Der deutliche Vorsprung für seine Freiheitsbewegung kam überraschend. Dem Analysten Miha Kovac zufolge kann Golobs Partei mit "mehr als 40" Mandaten in dem 90 Sitze zählenden Parlament von Ljubljana rechnen.

Nur drei weitere Parteien, die konservative Neues Slowenien (NSi, 7 Prozent, 8 Mandate), die Sozialdemokraten (SD, 7 Prozent, 8 Mandate) und die Linkspartei Levica (4 Prozent, 5 Mandate) übersprangen ebenfalls die Vier-Prozent-Hürde, die für den Einzug ins Parlament maßgeblich ist. Je ein Parlamentssitz ist Vertretern der italienischen und der ungarischen Minderheit vorbehalten. Koalitionsgespräche mit den Sozialdemokraten sollen bereits am Montag beginnen. Jansa dagegen hat zusammen mit der NSi, seinem traditionellen Koalitionspartner, derweil keine Mehrheit auf seiner Seite.

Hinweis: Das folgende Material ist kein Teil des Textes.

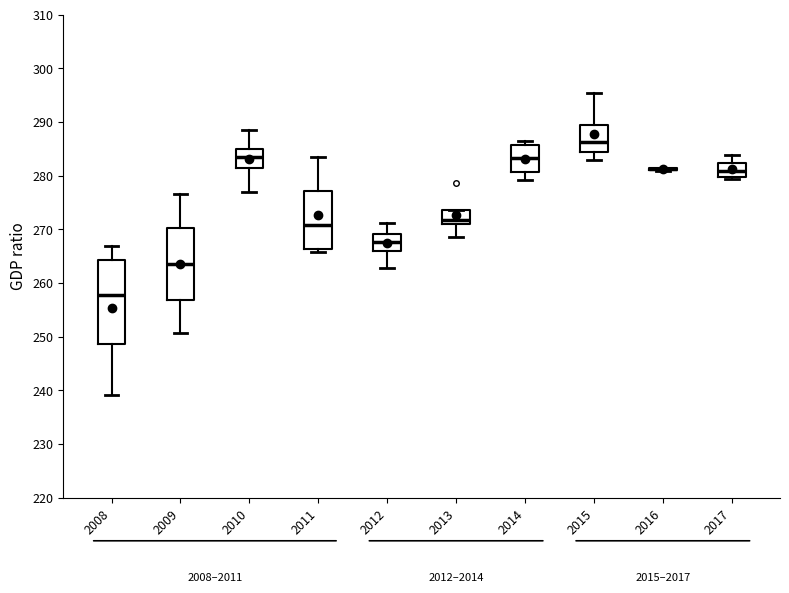

Reading left to right, read every box against the y-axis: the position of its median line, the range the box covers, and the ends of its whiskers. The values are not printed on the chart, so give them approximately, as read against the axis.

2008: median 258, box 249 to 264, whiskers 239 to 267
2009: median 264, box 257 to 270, whiskers 251 to 277
2010: median 283, box 282 to 285, whiskers 277 to 288
2011: median 271, box 266 to 277, whiskers 266 (just below the box's lower edge) to 283
2012: median 268, box 266 to 269, whiskers 263 to 271
2013: median 272, box 271 to 274, whiskers 269 to 274
2014: median 283, box 281 to 286, whiskers 279 to 286 (just above the box's upper edge)
2015: median 286, box 284 to 289, whiskers 283 to 295
2016: box collapsed to a line at 281, whiskers 281 to 281
2017: median 281, box 280 to 282, whiskers 279 to 284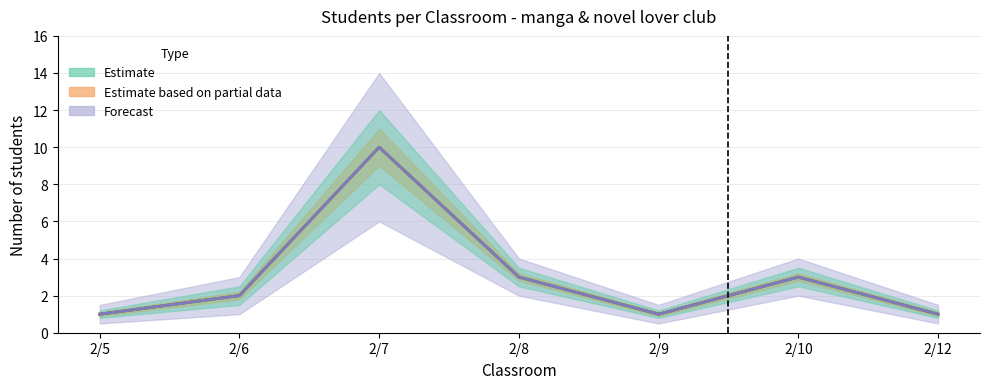

At which category is the sum across all series the highest?

2/7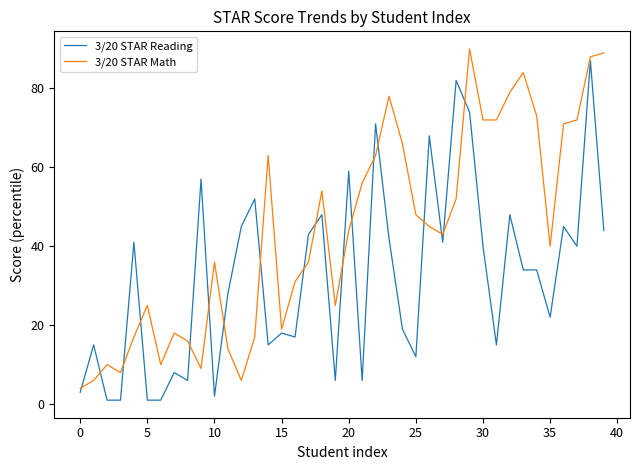

Reading right to left, list all the values displayed in this chart.

3/20 STAR Reading: 44	87	40	45	22	34	34	48	15	40	74	82	41	68	12	19	42	71	6	59	6	48	43	17	18	15	52	45	28	2	57	6	8	1	1	41	1	1	15	3
3/20 STAR Math: 89	88	72	71	40	73	84	79	72	72	90	52	43	45	48	66	78	63	56	44	25	54	36	31	19	63	17	6	14	36	9	16	18	10	25	17	8	10	6	4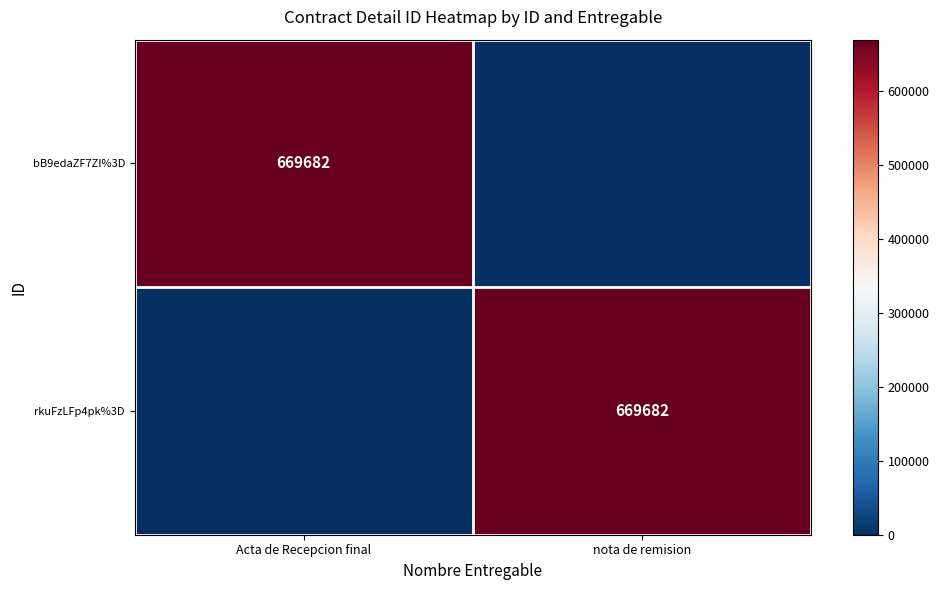

Is it true that rkuFzLFp4pk%3D equals 454410 at nota de remision?

False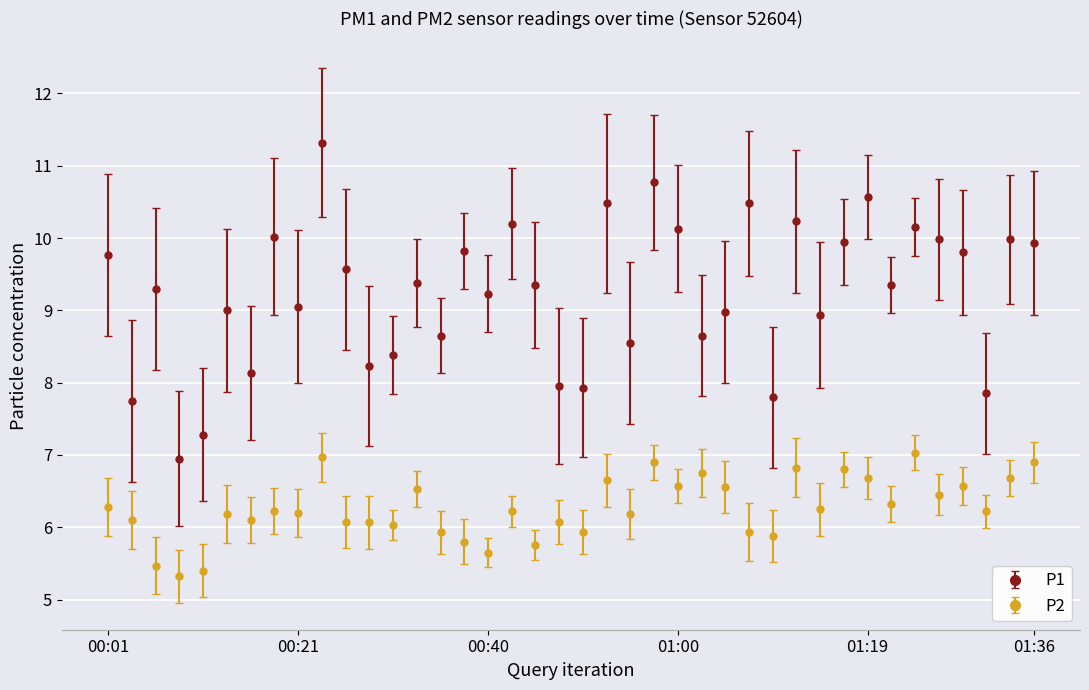

Which series has the largest total across all categories?

P1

In dem südosteuropäischen Land war ein Kopf-an-Kopf-Rennen zwischen der GS und der Partei des Regierungschefs erwartet worden. Kovac zufolge geht Golobs Sieg auf die erfolgreiche Mobilisierung der Zivilgesellschaft und junger Wähler zurück. Diese hätten gegen ein Slowenien gestimmt, "das den Weg Ungarns einschlägt, gegen die Einführung einer illiberalen Demokratie, gegen eine Regierung, die die Kontrolle über das öffentliche Fernsehen und den Justizapparat übernimmt".

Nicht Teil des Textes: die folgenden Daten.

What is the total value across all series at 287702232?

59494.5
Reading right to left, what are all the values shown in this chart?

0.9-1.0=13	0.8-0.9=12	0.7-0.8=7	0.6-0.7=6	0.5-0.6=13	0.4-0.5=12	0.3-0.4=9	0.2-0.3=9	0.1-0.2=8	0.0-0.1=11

Jansa häufig in der Kritik

Jansa hatte im Wahlkampf Stabilität versprochen und mit Slogans wie "Keine Experimente" für seine Partei geworben. Doch der Regierungschef ist sowohl innenpolitisch als auch in der EU stark umstritten. Die Opposition wirft Jansa vor, die demokratischen Institutionen seit seinem Amtsantritt vor zwei Jahren ausgehöhlt und die Pressefreiheit eingeschränkt zu haben. Er war bereits von 2004 bis 2008 und von 2012 bis 2013 Ministerpräsident. Jansa wurde Anfang 2020 durch den Zerfall der 2018 gebildeten Mitte-Links-Koalition wieder Regierungschef. Abgeordnete zweier Kleinparteien waren zu Jansa übergelaufen, er konnte so mit einer Rechts-Koalition eine hauchdünne Mehrheit hinter sich vereinen.

Die Ressourcen der Regierung nutzte er für den Wahlkampf der SDS. Politische Gegner und Journalisten greift er immer wieder über den Kurznachrichtendienst Twitter unflätig an. Die von seinen Leuten kontrollierte Polizei überzog friedliche Demonstranten häufig mit juristisch fragwürdigen, empfindlichen Geldstrafen.

Golob steht vor Herausforderungen

Seit Jansas Amtsantritt gab es immer wieder große Demonstrationen, die sich gegen autoritäre Tendenzen in Slowenien richteten. In der EU wird Jansas enges Verhältnis zu Ungarns rechtsnationalistischem Ministerpräsidenten Viktor Orban mit Argwohn betrachtet. Jansa ist auch ein Bewunderer des früheren US-Präsidenten Donald Trump.

Golob hatte die Wahl im Vorfeld als "Referendum über die Demokratie in Slowenien" bezeichnet. Der Oppositionschef leitete früher ein großes Energieunternehmen mit Schwerpunkt auf der Solarenergie.

Analyst Kovac warnte wie Jansa vor den großen Herausforderungen, die auf Newcomer Golob zukommen. Dessen Bewegung existiere erst weniger als drei Monate. Es fehle an "Infrastruktur", an "Know-How" und Erfahrung mit der Funktionsweise des Parlaments.